◆ SHORT TASK ◆
Output each of the rows below verbatim, reproducing every line unchanged and in its original order.

** START OF RECORDS PROVIDED **

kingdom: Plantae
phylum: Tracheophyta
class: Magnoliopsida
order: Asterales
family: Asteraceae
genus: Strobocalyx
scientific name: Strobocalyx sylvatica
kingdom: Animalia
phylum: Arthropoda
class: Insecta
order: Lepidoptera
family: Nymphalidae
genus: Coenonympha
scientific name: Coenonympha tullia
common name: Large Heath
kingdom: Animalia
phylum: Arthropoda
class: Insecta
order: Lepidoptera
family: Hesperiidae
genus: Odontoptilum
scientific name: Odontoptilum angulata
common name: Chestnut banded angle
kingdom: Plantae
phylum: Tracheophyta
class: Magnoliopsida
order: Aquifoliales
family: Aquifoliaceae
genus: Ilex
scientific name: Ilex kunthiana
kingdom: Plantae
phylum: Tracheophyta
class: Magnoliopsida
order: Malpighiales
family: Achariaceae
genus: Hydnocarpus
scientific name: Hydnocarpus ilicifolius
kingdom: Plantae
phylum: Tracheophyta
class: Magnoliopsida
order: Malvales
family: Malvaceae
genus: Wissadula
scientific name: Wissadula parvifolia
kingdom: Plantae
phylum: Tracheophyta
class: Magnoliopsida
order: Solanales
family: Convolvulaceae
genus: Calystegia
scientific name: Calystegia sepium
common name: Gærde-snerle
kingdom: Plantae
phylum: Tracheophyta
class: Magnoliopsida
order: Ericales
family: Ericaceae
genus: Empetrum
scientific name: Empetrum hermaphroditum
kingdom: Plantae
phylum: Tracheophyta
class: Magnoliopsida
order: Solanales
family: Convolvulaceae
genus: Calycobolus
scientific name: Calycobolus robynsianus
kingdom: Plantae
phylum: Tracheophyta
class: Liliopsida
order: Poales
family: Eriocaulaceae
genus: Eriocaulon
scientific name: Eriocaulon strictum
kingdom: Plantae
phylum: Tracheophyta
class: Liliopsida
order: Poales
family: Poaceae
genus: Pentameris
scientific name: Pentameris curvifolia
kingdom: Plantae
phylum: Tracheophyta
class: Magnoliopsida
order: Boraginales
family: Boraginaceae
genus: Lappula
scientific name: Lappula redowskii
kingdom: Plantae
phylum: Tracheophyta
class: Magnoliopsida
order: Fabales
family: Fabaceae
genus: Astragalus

** END OF RECORDS PROVIDED **

◆ SOLVED EXERCISE ◆
kingdom: Plantae
phylum: Tracheophyta
class: Magnoliopsida
order: Asterales
family: Asteraceae
genus: Strobocalyx
scientific name: Strobocalyx sylvatica
kingdom: Animalia
phylum: Arthropoda
class: Insecta
order: Lepidoptera
family: Nymphalidae
genus: Coenonympha
scientific name: Coenonympha tullia
common name: Large Heath
kingdom: Animalia
phylum: Arthropoda
class: Insecta
order: Lepidoptera
family: Hesperiidae
genus: Odontoptilum
scientific name: Odontoptilum angulata
common name: Chestnut banded angle
kingdom: Plantae
phylum: Tracheophyta
class: Magnoliopsida
order: Aquifoliales
family: Aquifoliaceae
genus: Ilex
scientific name: Ilex kunthiana
kingdom: Plantae
phylum: Tracheophyta
class: Magnoliopsida
order: Malpighiales
family: Achariaceae
genus: Hydnocarpus
scientific name: Hydnocarpus ilicifolius
kingdom: Plantae
phylum: Tracheophyta
class: Magnoliopsida
order: Malvales
family: Malvaceae
genus: Wissadula
scientific name: Wissadula parvifolia
kingdom: Plantae
phylum: Tracheophyta
class: Magnoliopsida
order: Solanales
family: Convolvulaceae
genus: Calystegia
scientific name: Calystegia sepium
common name: Gærde-snerle
kingdom: Plantae
phylum: Tracheophyta
class: Magnoliopsida
order: Ericales
family: Ericaceae
genus: Empetrum
scientific name: Empetrum hermaphroditum
kingdom: Plantae
phylum: Tracheophyta
class: Magnoliopsida
order: Solanales
family: Convolvulaceae
genus: Calycobolus
scientific name: Calycobolus robynsianus
kingdom: Plantae
phylum: Tracheophyta
class: Liliopsida
order: Poales
family: Eriocaulaceae
genus: Eriocaulon
scientific name: Eriocaulon strictum
kingdom: Plantae
phylum: Tracheophyta
class: Liliopsida
order: Poales
family: Poaceae
genus: Pentameris
scientific name: Pentameris curvifolia
kingdom: Plantae
phylum: Tracheophyta
class: Magnoliopsida
order: Boraginales
family: Boraginaceae
genus: Lappula
scientific name: Lappula redowskii
kingdom: Plantae
phylum: Tracheophyta
class: Magnoliopsida
order: Fabales
family: Fabaceae
genus: Astragalus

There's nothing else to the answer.